The fascia lata is incised longitudinally. Both proximally and distally, this incision is extended beyond the limits of the skin incision.

A Beckmann retractor is inserted against the fascia lata posteriorly and the vastus lateralis anteriorly.

The posterior part of the superficial fascia of the vastus lateralis is incised longitudinally, in customary fashion. However, the vastus is not detached from its origin at the base of the greater trochanter. The approach used in this technique is not through the vastus lateralis.

The vastus is lifted with a Lambotte elevator. The self-retaining Beckmann retractor is placed underneath the vastus lateralis anteriorly and the tensor fasciae latae posteriorly.

In this way, the shaft is exposed over a distance of 6-7 cm.

The targeting device provided with the plate is placed against the shaft in customary fashion (Fig. 2).

figure2

Fig 2: Insertion of the targeting device

It must be possible to slide the targeting device under the vastus lateralis, to wedge it in the upper part between the vastus and the femoral shaft. Not all targeting devices are suitable for this technique: Some are too bulky to slide readily under the muscle. It is best to have the targeting device handle as low as possible on the metal part that goes against the shaft. The targeting device is often right against the limit of the skin incision, and considerable pressure will need to be exerted in order to position it correctly. Spikes on the underside of the targeting device are a useful feature. The device is correctly inserted underneath the vastus; next, it is very firmly pushed in a proximal direction. This will make the device seat itself in the correct position, and will, almost always, produce correct alignment with the desired pin entry site (Fig. 3). If a radiolucent targeting device with a slightly inclined handle is used, the correct positioning of the targeting device and of the pin can be verified straight away.

figure3

Fig 3 : Features of the ideal targeting device

After the placing of the pin, the procedure is continued in conventional fashion.
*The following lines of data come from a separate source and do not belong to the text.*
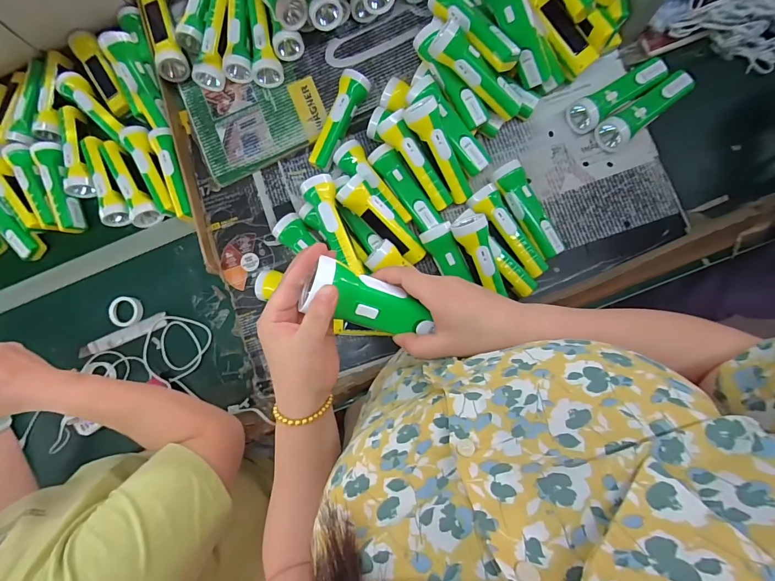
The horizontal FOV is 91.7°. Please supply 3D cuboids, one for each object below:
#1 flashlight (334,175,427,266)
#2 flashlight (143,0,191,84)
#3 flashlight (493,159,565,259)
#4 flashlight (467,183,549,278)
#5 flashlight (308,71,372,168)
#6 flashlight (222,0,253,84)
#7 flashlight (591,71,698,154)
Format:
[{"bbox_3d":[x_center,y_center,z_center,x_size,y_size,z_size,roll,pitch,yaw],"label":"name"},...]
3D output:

The skin at the proximal end of the incision is held out of the way with a retractor when the drill is inserted.

The axial screw must be inserted with an extension (Fig. 4).

figure4

Fig 4: The screw and extension have been inserted. The extension exits right against the proximal margin of the incision

). The plate is then slipped onto the extension. Usually, the plate will appear far too long to be accommodated by the skin incision. When it is introduced along the extension, it will, as a rule, be lying on the skin beyond the distal margin of the incision (Fig. 5).

figure5

Fig 5: The plate slides along the extension and "dives" into the incision.

However, the 135° angle between the barrel and the plate will make the plate readily "dive" into the incision. The only assistance needed is spreading of the fascia lata and the vastus lateralis as the plate goes in.

Once the plate is against the femoral shaft, all that remains to be done is the insertion of the shaft screws. This is straightforward, since the incision is very low on the femur, and the plate can be readily seen (Fig. 6). At this stage, the coincidence of the future scar line and the line of plate screws can also be verified.

figure6

Fig 6 : Once the plate is against the shaft, all that should be visible is the plate holes. Screw insertion is straightforward.

CONCLUSION

With a little practice, this technique can be readily mastered. It provides for greater ease of insertion of lateral sliding screw-plates.

The skin incision is minimal (Fig. 7).

figure7

Fig 7 : Final appearance of the scar

The approach involves little tissue destruction, and causes less bleeding than do conventional techniques. Operative time is reduced.

The procedure is performed without exposing the fracture site.

The continuity between the vastus lateralis and the gluteus medius is preserved. It is obvious that secondary displacements of the trochanter are less likely to occur.

Some instruments for plate insertion may need to be modified. Radiolucent targeting devices would make the surgeon's life easier.